Pues bien, tras volcarle por la cabeza litro y medio de agua mineral, y viendo que además de que no reaccionaba se estaba generando un mejunje parecido al cemento por haber mezclado aquella agua importada y su vómito, pasé a esa fase que todo agnóstico domina a la perfección: rezar.
Imploraba a Dios y a todos los santos habiendo prometido en vano que si ella revivía yo me haría no ya el Camino de Santiago en chándal, sino que iría de rodillas y de espaldas a Lourdes desde Camboya. Porque la situación no era como para acostarse a dormirla: una mujer que acababa de conocer yacía en mi habitáculo sobre su propio vómito, a lo mejor muerta, además de alcoholizada, cuando habría pruebas evidentes de que bebió vino en mi restaurante, cuando además cargaba con un importante moratón en la frente del tamaño de tres sapos, y con ADN del que escribe además de semen repartidos por algunas zonas de su cuerpo. Que si no salté por la ventana fue por la frondosidad que generan los tres árboles, que con sus pobladas copas, llegan hasta el ático de mi negocio, amedrentando cualquier posibilidad de suicidio. Pero como rezar de nuevas no traía el maná, tuve que tomar nuevas cartas en el asunto, golpeándola el pecho izquierdo en un extraño masaje cardiaco con el que tampoco reaccionó. Al menos le noté pulsaciones, por lo que me fui al baño a defecar en la mayor concentración de mal olor que nunca en la historia de la humanidad generaron quince metros cuadrados. Al volver, con la habitación atufada a una temperatura siberiana por culpa del violento aire acondicionado, y antes de marcar el número de urgencias de la Clínica SOS, en sí la llave de paso para haberme pasado 30 años y un día en la prisión camboyana de Prey Sar, donde ya soñaba con los libros que iría a escribir sobornando a los funcionarios a base de escarceos sexuales, Akara reaccionó. Y de manera vergonzante: “Te quiero, mi querido”. Que no la besé en la boca por pura dignidad higiénica.

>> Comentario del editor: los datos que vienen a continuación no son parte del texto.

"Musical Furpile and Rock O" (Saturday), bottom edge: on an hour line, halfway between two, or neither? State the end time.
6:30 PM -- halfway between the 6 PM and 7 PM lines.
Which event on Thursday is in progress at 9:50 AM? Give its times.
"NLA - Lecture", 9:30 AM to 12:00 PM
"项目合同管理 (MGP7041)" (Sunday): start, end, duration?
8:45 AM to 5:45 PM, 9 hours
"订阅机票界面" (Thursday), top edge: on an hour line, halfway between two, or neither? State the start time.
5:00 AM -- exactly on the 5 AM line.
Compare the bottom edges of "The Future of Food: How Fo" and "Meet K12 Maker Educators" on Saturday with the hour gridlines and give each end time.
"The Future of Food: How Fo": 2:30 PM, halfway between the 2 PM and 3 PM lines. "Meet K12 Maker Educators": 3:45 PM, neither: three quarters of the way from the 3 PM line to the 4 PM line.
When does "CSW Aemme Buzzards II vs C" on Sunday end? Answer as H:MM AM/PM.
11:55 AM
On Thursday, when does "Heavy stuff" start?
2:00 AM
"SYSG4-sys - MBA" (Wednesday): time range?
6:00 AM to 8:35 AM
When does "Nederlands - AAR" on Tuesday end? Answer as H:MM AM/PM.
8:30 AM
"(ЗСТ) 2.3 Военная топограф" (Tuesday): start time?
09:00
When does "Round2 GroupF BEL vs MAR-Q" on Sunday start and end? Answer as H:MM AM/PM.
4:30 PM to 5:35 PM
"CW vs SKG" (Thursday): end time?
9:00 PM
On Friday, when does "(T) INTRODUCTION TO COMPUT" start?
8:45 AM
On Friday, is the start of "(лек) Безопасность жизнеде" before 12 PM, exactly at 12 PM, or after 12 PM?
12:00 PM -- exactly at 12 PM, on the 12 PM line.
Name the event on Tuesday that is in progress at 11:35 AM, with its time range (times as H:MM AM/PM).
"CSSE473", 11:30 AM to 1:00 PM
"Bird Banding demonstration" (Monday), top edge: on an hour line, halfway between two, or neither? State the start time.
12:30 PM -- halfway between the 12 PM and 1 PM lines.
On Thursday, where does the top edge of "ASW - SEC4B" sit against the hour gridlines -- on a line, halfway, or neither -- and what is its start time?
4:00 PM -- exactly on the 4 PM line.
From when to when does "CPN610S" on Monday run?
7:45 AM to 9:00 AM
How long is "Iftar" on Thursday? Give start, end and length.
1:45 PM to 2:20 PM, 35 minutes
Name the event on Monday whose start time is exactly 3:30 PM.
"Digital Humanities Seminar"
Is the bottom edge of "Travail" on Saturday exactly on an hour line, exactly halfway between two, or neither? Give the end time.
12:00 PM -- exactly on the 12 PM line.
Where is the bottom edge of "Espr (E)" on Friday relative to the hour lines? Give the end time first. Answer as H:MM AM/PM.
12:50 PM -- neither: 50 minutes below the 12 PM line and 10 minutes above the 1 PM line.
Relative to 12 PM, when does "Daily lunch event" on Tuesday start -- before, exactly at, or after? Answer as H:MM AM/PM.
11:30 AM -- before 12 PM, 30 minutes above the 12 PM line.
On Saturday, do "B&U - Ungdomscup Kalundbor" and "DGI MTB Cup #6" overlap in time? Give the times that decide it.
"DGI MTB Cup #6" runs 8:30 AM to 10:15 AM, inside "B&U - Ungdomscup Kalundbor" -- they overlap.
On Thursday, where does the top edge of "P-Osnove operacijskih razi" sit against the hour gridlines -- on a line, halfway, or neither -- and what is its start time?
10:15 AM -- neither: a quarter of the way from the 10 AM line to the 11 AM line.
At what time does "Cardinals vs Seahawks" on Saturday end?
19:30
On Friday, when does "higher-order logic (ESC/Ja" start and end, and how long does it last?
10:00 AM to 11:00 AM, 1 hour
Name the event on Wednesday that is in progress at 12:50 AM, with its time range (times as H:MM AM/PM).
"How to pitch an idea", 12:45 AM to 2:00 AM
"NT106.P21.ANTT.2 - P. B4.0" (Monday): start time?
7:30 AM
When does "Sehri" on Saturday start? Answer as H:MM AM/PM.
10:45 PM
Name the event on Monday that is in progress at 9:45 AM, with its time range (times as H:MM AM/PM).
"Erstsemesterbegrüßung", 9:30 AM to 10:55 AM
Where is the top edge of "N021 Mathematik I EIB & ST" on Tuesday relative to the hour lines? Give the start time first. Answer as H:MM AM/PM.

A eso de las seis de la mañana se levantó como si nada, aclarándome que tenía que trabajar. Cuando cerró la puerta, eché el pestillo y me puse a llorar. Después, me enjugué las lágrimas cuando ya me había convencido, entre moqueada y arritmia, que a partir de ya no me tomaré más molestias en ligar cuando pagando uno se evita todo este tipo de problemas cardíacos. Tras el ansiolítico caí en un profundo sueño. Aunque al despertar comprendiera que el hedor del vómito de una amante pasajera queda más en el ambiente que su propio olor corporal, entre notable y sublime. Y eso que metí la cara en su almohada, impregnada de restos de cremas y perfumes. Lo de siempre.
Joaquín Campos, 01/08/15, Phnom Penh.